TASK OBJECTIVE :: Rewrite the entries below with "pie" changed to "pie chart" wherever it occurs, keeping everything else unchanged and leaving out the pictures.
════════
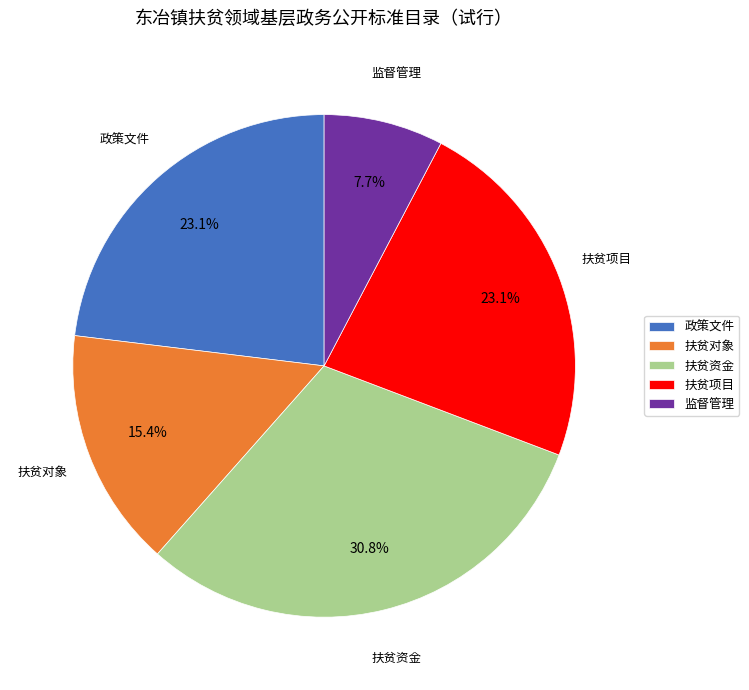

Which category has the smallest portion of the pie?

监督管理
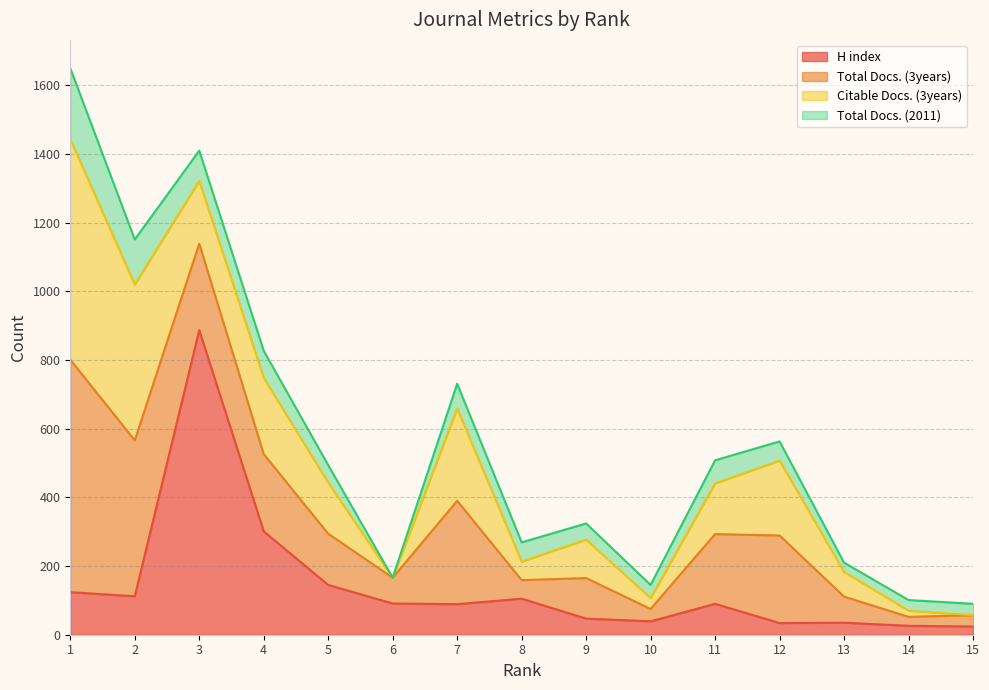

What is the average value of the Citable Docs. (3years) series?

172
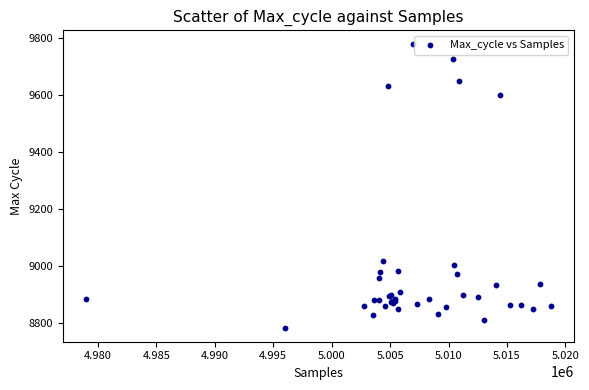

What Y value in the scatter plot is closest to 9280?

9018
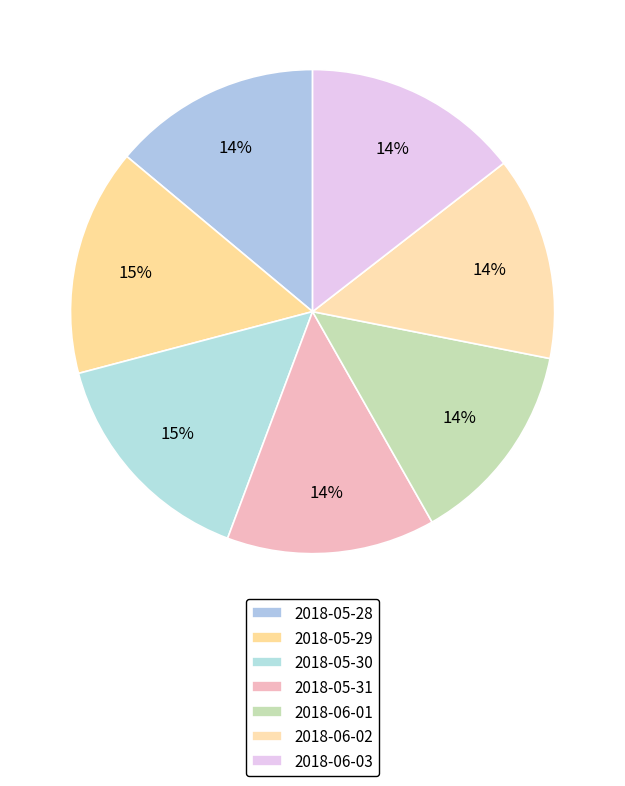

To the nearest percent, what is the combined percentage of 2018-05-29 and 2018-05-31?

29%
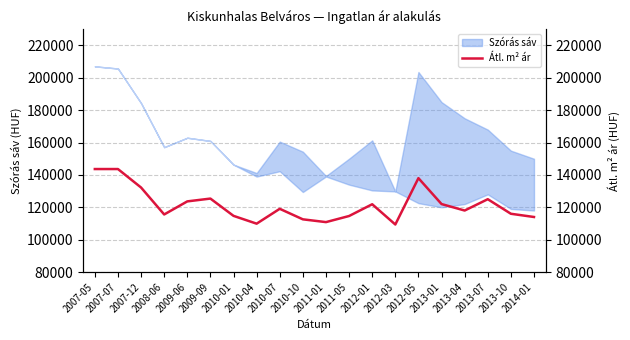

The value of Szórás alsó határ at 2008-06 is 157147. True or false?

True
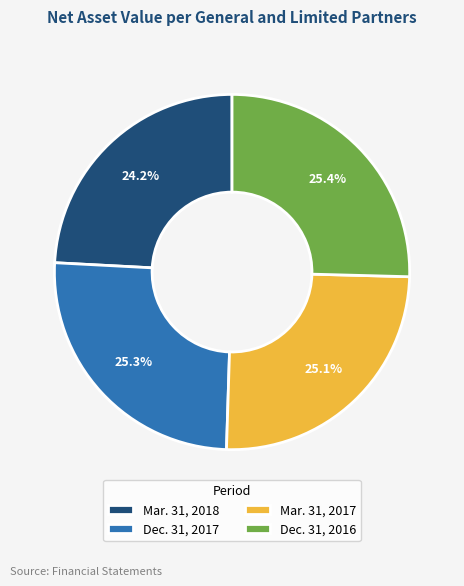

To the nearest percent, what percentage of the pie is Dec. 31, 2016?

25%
════════
ANSWER SPACE ::
Which category has the smallest portion of the pie chart?

监督管理

What is the average value of the Citable Docs. (3years) series?

172

What Y value in the scatter plot is closest to 9280?

9018

To the nearest percent, what is the combined percentage of 2018-05-29 and 2018-05-31?

29%

The value of Szórás alsó határ at 2008-06 is 157147. True or false?

True

To the nearest percent, what percentage of the pie chart is Dec. 31, 2016?

25%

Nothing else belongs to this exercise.